*** Opening Records for this exercise ***
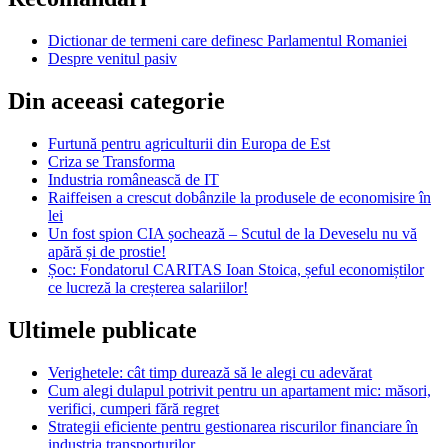
Dictionar de termeni care definesc Parlamentul Romaniei
Despre venitul pasiv
Din aceeasi categorie
Furtună pentru agriculturii din Europa de Est
Criza se Transforma
Industria românească de IT
Raiffeisen a crescut dobânzile la produsele de economisire în
lei
Un fost spion CIA șochează – Scutul de la Deveselu nu vă
apără și de prostie!
Șoc: Fondatorul CARITAS Ioan Stoica, șeful economiștilor
ce lucreză la creșterea salariilor!
Ultimele publicate
Verighetele: cât timp durează să le alegi cu adevărat
Cum alegi dulapul potrivit pentru un apartament mic: măsori,
verifici, cumperi fără regret
Strategii eficiente pentru gestionarea riscurilor financiare în
industria transporturilor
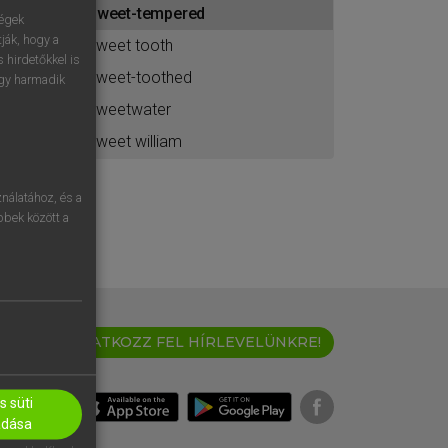
sweet-tempered
ához
ségek
ják, hogy a
sweet tooth
 hirdetőkkel is
sweet-toothed
egy harmadik
sweetwater
sweet william
nálatához, és a
öbbek között a
IRATKOZZ FEL HÍRLEVELÜNKRE!
 süti
adása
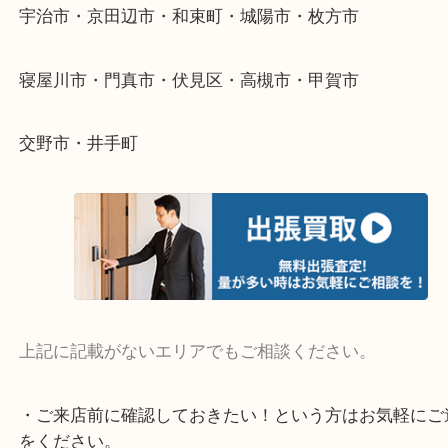
物を整理するケースは年々増えています。
整理したいけど値段がつくかわからない…
当店ではそういったお困りの方からのご依頼も大歓
そんなときはお気軽にご相談ください。
・よく伺う出張買取エリア
宇治市・京田辺市・和束町・城陽市・枚方市
寝屋川市・門真市・伏見区・高槻市・甲賀市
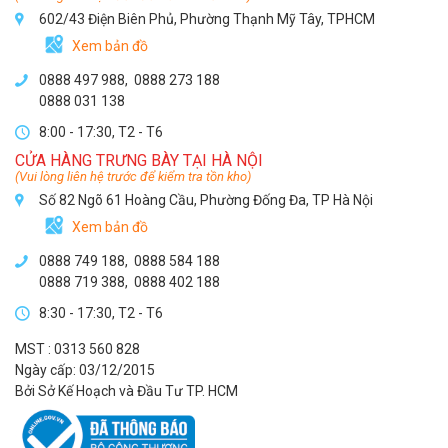
602/43 Điện Biên Phủ, Phường Thạnh Mỹ Tây, TPHCM
Xem bản đồ
0888 497 988,
0888 273 188
0888 031 138
8:00 - 17:30, T2 - T6
CỬA HÀNG TRƯNG BÀY TẠI HÀ NỘI
(Vui lòng liên hệ trước để kiểm tra tồn kho)
Số 82 Ngõ 61 Hoàng Cầu, Phường Đống Đa, TP Hà Nội
Xem bản đồ
0888 749 188
,
0888 584 188
0888 719 388
,
0888 402 188
8:30 - 17:30, T2 - T6
MST : 0313 560 828
Ngày cấp: 03/12/2015
Bởi Sở Kế Hoạch và Đầu Tư TP. HCM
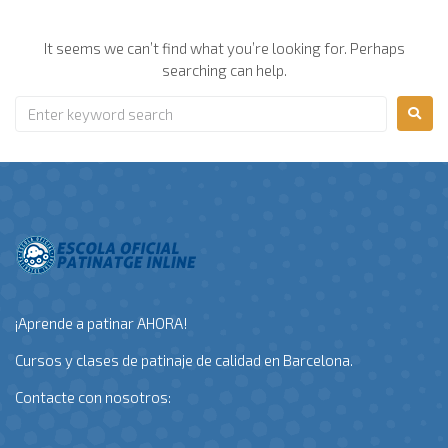
It seems we can’t find what you’re looking for. Perhaps
searching can help.
¡Aprende a patinar AHORA!
Cursos y clases de patinaje de calidad en Barcelona.
Contacte con nosotros:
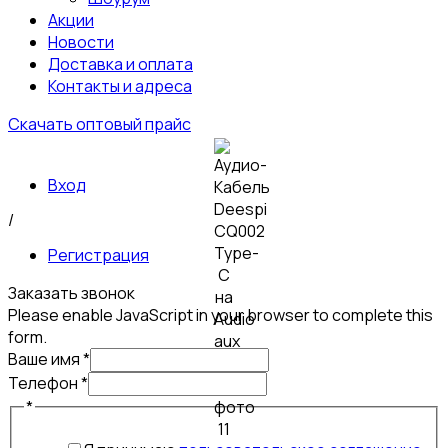
Акции
Новости
Доставка и оплата
Контакты и адреса
Скачать оптовый прайс
Вход
/
Регистрация
Заказать звонок
Please enable JavaScript in your browser to complete this
form.
Ваше имя
*
Телефон
Телефон
*
Ваше
*
имя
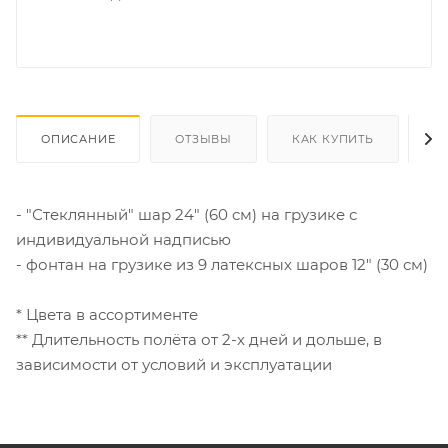
ОПИСАНИЕ
ОТЗЫВЫ
КАК КУПИТЬ
О
- "Стеклянный" шар 24" (60 см) на грузике с
индивидуальной надписью
- фонтан на грузике из 9 латексных шаров 12" (30 см)
* Цвета в ассортименте
** Длительность полёта от 2-х дней и дольше, в
зависимости от условий и эксплуатации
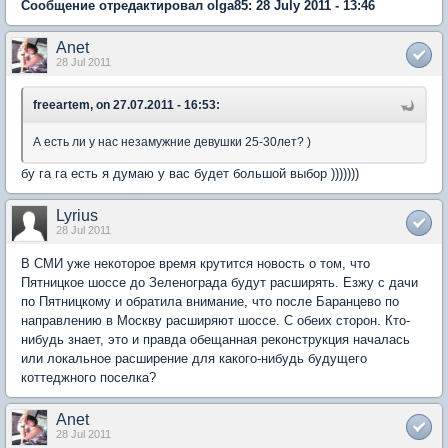
Сообщение отредактировал olga85: 28 July 2011 - 13:46
Anet
28 Jul 2011
freeartem, on 27.07.2011 - 16:53:
А есть ли у нас незамужние девушки 25-30лет? )
бу га га есть я думаю у вас будет большой выбор )))))))
Lyrius
28 Jul 2011
В СМИ уже некоторое время крутится новость о том, что
Пятницкое шоссе до Зеленограда будут расширять. Езжу с дачи
по Пятницкому и обратила внимание, что после Баранцево по
направлению в Москву расширяют шоссе. С обеих сторон. Кто-
нибудь знает, это и правда обещанная реконструкция началась
или локальное расширение для какого-нибудь будущего
коттеджного поселка?
Anet
28 Jul 2011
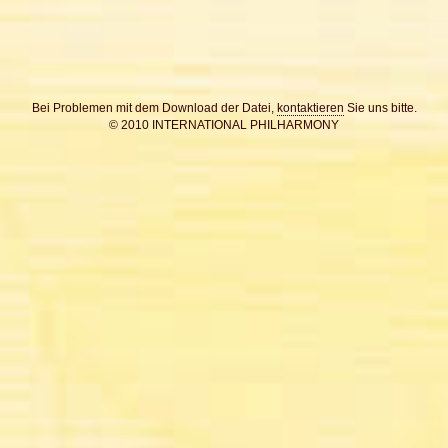
Bei Problemen mit dem Download der Datei,
kontaktieren
Sie uns bitte.
© 2010 INTERNATIONAL PHILHARMONY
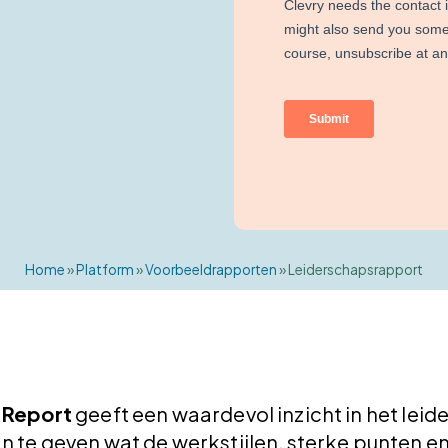
Home
»
Platform
»
Voorbeeldrapporten
»
Leiderschapsrapport
 Report
geeft een waardevol inzicht in het lei
an te geven wat de werkstijlen, sterke punten e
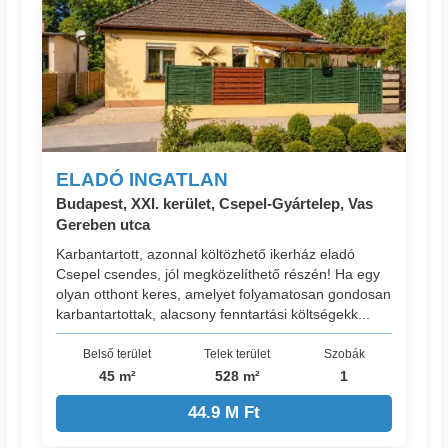
ELADÓ INGATLAN
Budapest, XXI. kerület, Csepel-Gyártelep, Vas
Gereben utca
Karbantartott, azonnal költözhető ikerház eladó
Csepel csendes, jól megközelíthető részén! Ha egy
olyan otthont keres, amelyet folyamatosan gondosan
karbantartottak, alacsony fenntartási költségekk...
Belső terület
Telek terület
Szobák
45 m²
528 m²
1
44.9 M Ft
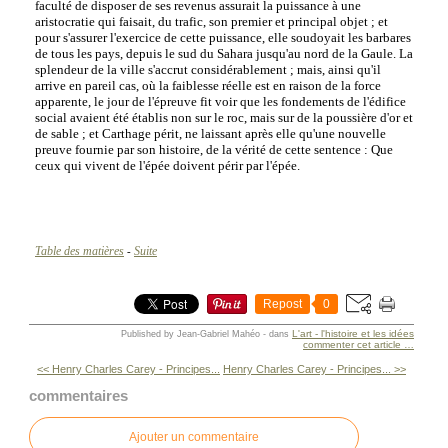
faculté de disposer de ses revenus assurait la puissance à une
aristocratie qui faisait, du trafic, son premier et principal objet ; et
pour s'assurer l'exercice de cette puissance, elle soudoyait les barbares
de tous les pays, depuis le sud du Sahara jusqu'au nord de la Gaule. La
splendeur de la ville s'accrut considérablement ; mais, ainsi qu'il
arrive en pareil cas, où la faiblesse réelle est en raison de la force
apparente, le jour de l'épreuve fit voir que les fondements de l'édifice
social avaient été établis non sur le roc, mais sur de la poussière d'or et
de sable ; et Carthage périt, ne laissant après elle qu'une nouvelle
preuve fournie par son histoire, de la vérité de cette sentence : Que
ceux qui vivent de l'épée doivent périr par l'épée.
Table des matières
Suite
-
Repost
0
L'art - l'histoire et les idées
Published by Jean-Gabriel Mahéo
-
dans
commenter cet article
…
<< Henry Charles Carey - Principes...
Henry Charles Carey - Principes... >>
commentaires
Ajouter un commentaire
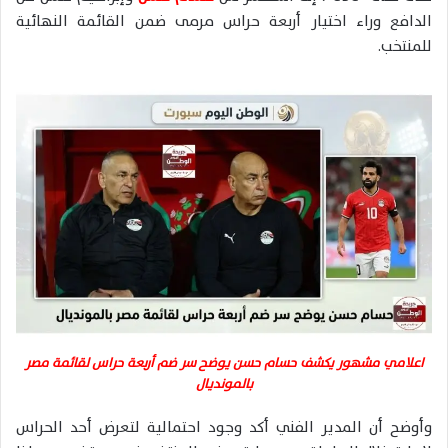
الدافع وراء اختيار أربعة حراس مرمى ضمن القائمة النهائية
للمنتخب.
اعلامي مشهور يكشف حسام حسن يوضح سر ضم أربعة حراس لقائمة مصر
بالمونديال
وأوضح أن المدير الفني أكد وجود احتمالية لتعرض أحد الحراس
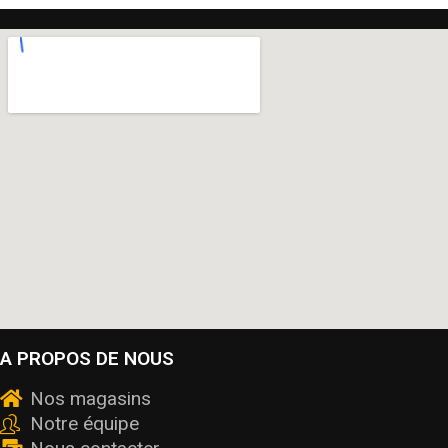
A PROPOS DE NOUS
Nos magasins
Notre équipe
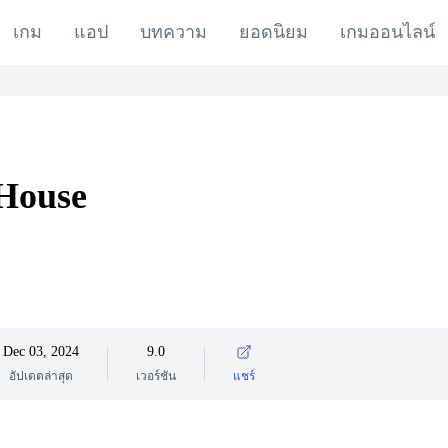
เกม
แอป
บทความ
ยอดนิยม
เกมออนไลน์
House
Dec 03, 2024
9.0
อัปเดตล่าสุด
เวอร์ชัน
แชร์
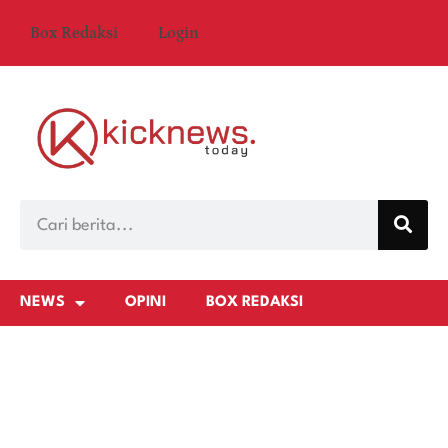
Box Redaksi
Login
NEWS
OPINI
BOX REDAKSI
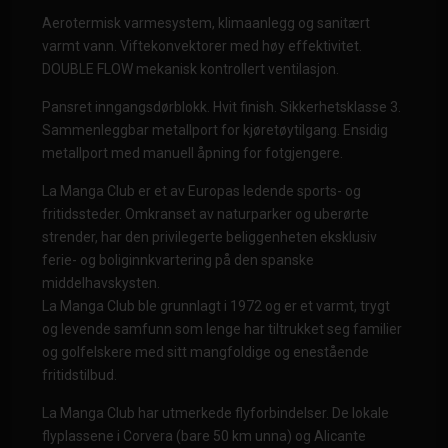
Aerotermisk varmesystem, klimaanlegg og sanitært
varmt vann. Viftekonvektorer med høy effektivitet.
DOUBLE FLOW mekanisk kontrollert ventilasjon.
Pansret inngangsdørblokk. Hvit finish. Sikkerhetsklasse 3.
Sammenleggbar metallport for kjøretøytilgang. Ensidig
metallport med manuell åpning for fotgjengere.
La Manga Club er et av Europas ledende sports- og
fritidssteder. Omkranset av naturparker og uberørte
strender, har den privilegerte beliggenheten eksklusiv
ferie- og boliginnkvartering på den spanske
middelhavskysten.
La Manga Club ble grunnlagt i 1972 og er et varmt, trygt
og levende samfunn som lenge har tiltrukket seg familier
og golfelskere med sitt mangfoldige og enestående
fritidstilbud.
La Manga Club har utmerkede flyforbindelser. De lokale
flyplassene i Corvera (bare 50 km unna) og Alicante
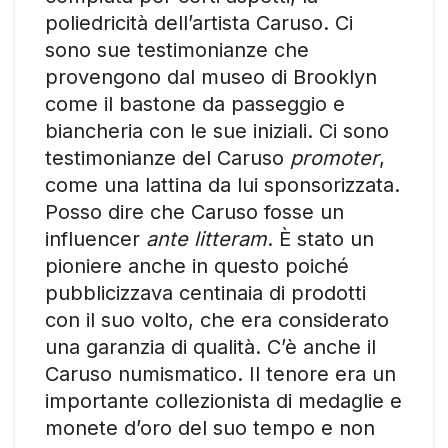
poliedricità dell’artista Caruso. Ci
sono sue testimonianze che
provengono dal museo di Brooklyn
come il bastone da passeggio e
biancheria con le sue iniziali. Ci sono
testimonianze del Caruso
promoter
,
come una lattina da lui sponsorizzata.
Posso dire che Caruso fosse un
influencer
ante litteram
. È stato un
pioniere anche in questo poiché
pubblicizzava centinaia di prodotti
con il suo volto, che era considerato
una garanzia di qualità. C’è anche il
Caruso numismatico. Il tenore era un
importante collezionista di medaglie e
monete d’oro del suo tempo e non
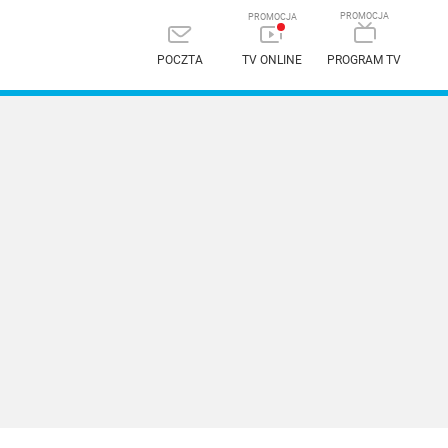
POCZTA
TV ONLINE
PROGRAM TV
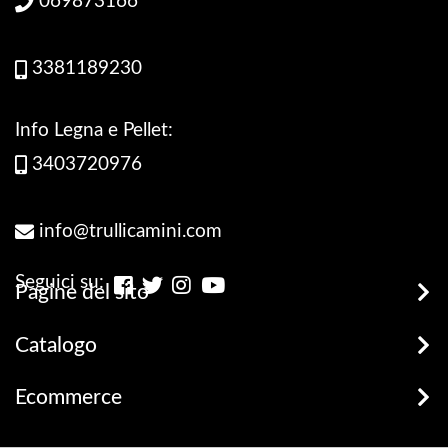
069873166
3381189230
Info Legna e Pellet:
3403720976
info@trullicamini.com
Seguici su:
Pagine del sito
Stufe, Termostufe e Caldaie
Catalogo
Promozioni
Legna e Pellets
Ecommerce
prodotti disponibili
Stufe
Terms and Privacy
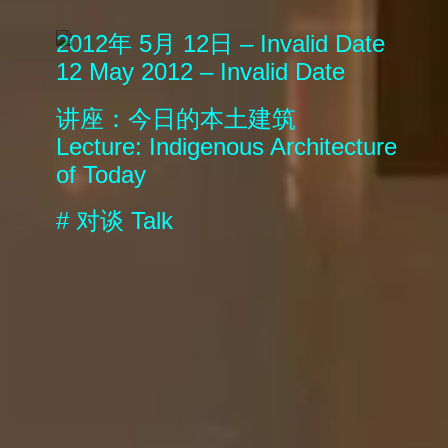
2012年 5月 12日 – Invalid Date
12 May 2012 – Invalid Date
讲座：今日的本土建筑
Lecture: Indigenous Architecture
of Today
#
对谈
Talk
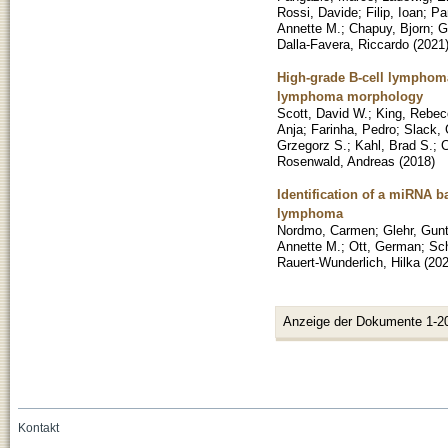
Rossi, Davide
;
Filip, Ioan
;
Pa
Annette M.
;
Chapuy, Bjorn
;
G
Dalla-Favera, Riccardo
(
2021
High-grade B-cell lymphoma
lymphoma morphology
Scott, David W.
;
King, Rebec
Anja
;
Farinha, Pedro
;
Slack,
Grzegorz S.
;
Kahl, Brad S.
;
C
Rosenwald, Andreas
(
2018
)
Identification of a miRNA b
lymphoma
Nordmo, Carmen
;
Glehr, Gun
Annette M.
;
Ott, German
;
Sch
Rauert-Wunderlich, Hilka
(
20
Anzeige der Dokumente 1-2
Kontakt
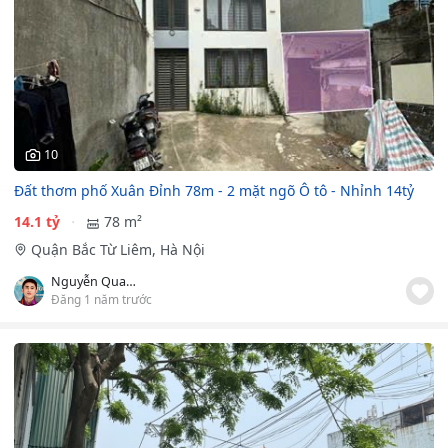
10
Đất thơm phố Xuân Đỉnh 78m - 2 mặt ngõ Ô tô - Nhỉnh 14tỷ
14.1 tỷ
78 m²
Quận Bắc Từ Liêm, Hà Nội
Nguyễn Quang Trường
Đăng 1 năm trước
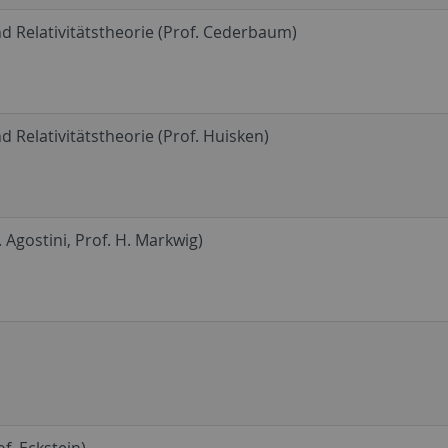
d Relativitätstheorie (Prof. Cederbaum)
 Relativitätstheorie (Prof. Huisken)
Agostini, Prof. H. Markwig)
f. Eckstein)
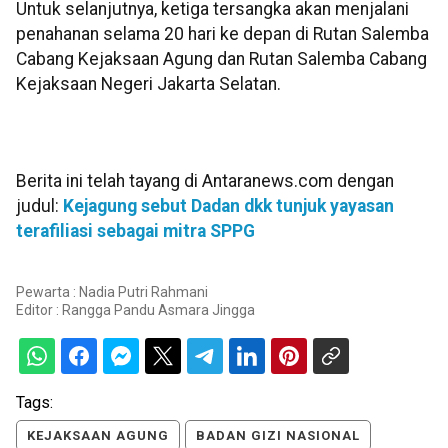
Untuk selanjutnya, ketiga tersangka akan menjalani
penahanan selama 20 hari ke depan di Rutan Salemba
Cabang Kejaksaan Agung dan Rutan Salemba Cabang
Kejaksaan Negeri Jakarta Selatan.
Berita ini telah tayang di Antaranews.com dengan
judul:
Kejagung sebut Dadan dkk tunjuk yayasan
terafiliasi sebagai mitra SPPG
Pewarta : Nadia Putri Rahmani
Editor :
Rangga Pandu Asmara Jingga
Tags:
KEJAKSAAN AGUNG
BADAN GIZI NASIONAL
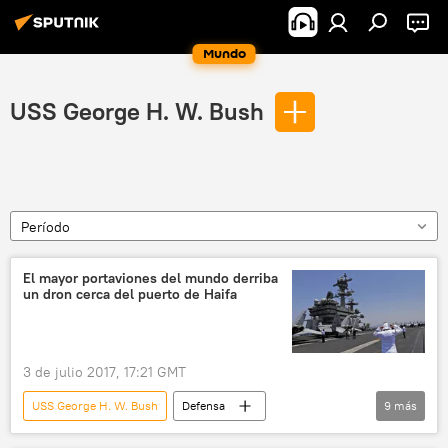
Mundo
USS George H. W. Bush
Período
El mayor portaviones del mundo derriba
un dron cerca del puerto de Haifa
3 de julio 2017, 17:21 GMT
USS George H. W. Bush
Defensa
9
más
Internacional
🌍 Oriente Medio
*** Closing Records for this exercise ***
→ Required work:
What lines in the records above include the string "lymphoma"? Copy each one.

→ Response:
High-grade B-cell lymphoma
lymphoma morphology
lymphoma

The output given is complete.